[TESTO]
Il riccio” è una commedia drammatica diretta e sceneggiata dall’esordiente regista francese Mona Achache.

Adattamento cinematografico del best seller “L’eleganza del riccio“, opera seconda della scrittrice francese Muriel Barbery, il film uscirà nelle sale italiane il 5 gennaio 2010.

La storia si ambienta a Parigi, in un elegante palazzo abitato da famiglie dell’alta borghesia.

La portinaia del palazzo è Renée (Josiane Balasko), una donna sciatta e bruttina, che si estranea da quella realta’di falsi valori rifugiandosi nei suoi libri, da Tolstoj a Kant. Nel palazzo vive anche Paloma, una dodicenne molto sensibile e intelligente. Figlia di un ministro e di una casalinga che passa le sue giornate in psicoanalisi e a parlare con le piante, Paloma ha deciso di suicidarsi. Il tragico evento, pianificato minuziosamente, avverrà il giorno del suo prossimo compleanno. IPresto, però, arriverà un nuovo inquilino nel palazzo: un gentiluomo giapponese, Kakuro Ozu. Kakuro diventerà il tramite tra Renée e Paloma, riuscirà a svelare il vero volto di Renée, e grazie a quest’ultima Paloma capirà l’importanza della vita.

La giovane regista francese, nonostante questo film sia il suo primo lungometraggio, riesce a costruire un ottimo prodotto. La pellicola, infatti, risulta ben articolata e molto curata fin nei minimi dettagli.

Ottima risulta anche l’interpretazione della Josiane Balasko, icona del cinema francese, e della giovanissima Garance Le Guillermic.

L’adattamento cinematografico di un libro è sempre un’operazione difficile, soprattutto se il libro in questione è un’opera letteraria. “L’eleganza del riccio” non è un libro facile: risulta pieno di riflessioni e rimandi filosofici, da Kant a Proust, da Nietzsche a Tolstoj.

La regista ha scelto di portarlo sul grande schermo alleggerendolo di tutto lo spessore e delle riflessioni filosofiche dell’autrice Muriel Barbery. Nel contempo, però, la Achache è riuscita a trasmettere lo stesso messaggio del libro: siamo un po’ tutti dei “ricci”, che si nascondono per pigrizia o per paura.

“Il Riccio” è un film tutto al femminile: lineare ma anche struggente ed emozionante.
[/TESTO]
[DATI ESTRATTI]
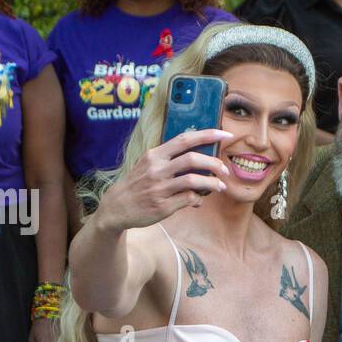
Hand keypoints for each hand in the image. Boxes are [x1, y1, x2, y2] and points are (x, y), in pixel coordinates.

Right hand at [92, 128, 234, 233]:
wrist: (116, 207)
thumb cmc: (138, 184)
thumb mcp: (148, 164)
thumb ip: (170, 158)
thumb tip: (199, 155)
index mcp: (155, 155)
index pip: (184, 139)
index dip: (207, 135)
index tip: (225, 135)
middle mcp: (157, 169)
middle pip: (192, 159)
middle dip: (214, 163)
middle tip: (224, 169)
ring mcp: (160, 188)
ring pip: (193, 180)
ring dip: (212, 183)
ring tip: (220, 186)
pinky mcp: (162, 206)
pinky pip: (188, 199)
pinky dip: (198, 199)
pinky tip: (198, 199)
[/DATI ESTRATTI]
▶ [COSA FARAI] Trascrivi parola per parola la parte della recensione del film che va da "Ottima risulta anche" fino a "o per paura." compreso.

▶ [RISPOSTA]
Ottima risulta anche l’interpretazione della Josiane Balasko, icona del cinema francese, e della giovanissima Garance Le Guillermic.

L’adattamento cinematografico di un libro è sempre un’operazione difficile, soprattutto se il libro in questione è un’opera letteraria. “L’eleganza del riccio” non è un libro facile: risulta pieno di riflessioni e rimandi filosofici, da Kant a Proust, da Nietzsche a Tolstoj.

La regista ha scelto di portarlo sul grande schermo alleggerendolo di tutto lo spessore e delle riflessioni filosofiche dell’autrice Muriel Barbery. Nel contempo, però, la Achache è riuscita a trasmettere lo stesso messaggio del libro: siamo un po’ tutti dei “ricci”, che si nascondono per pigrizia o per paura.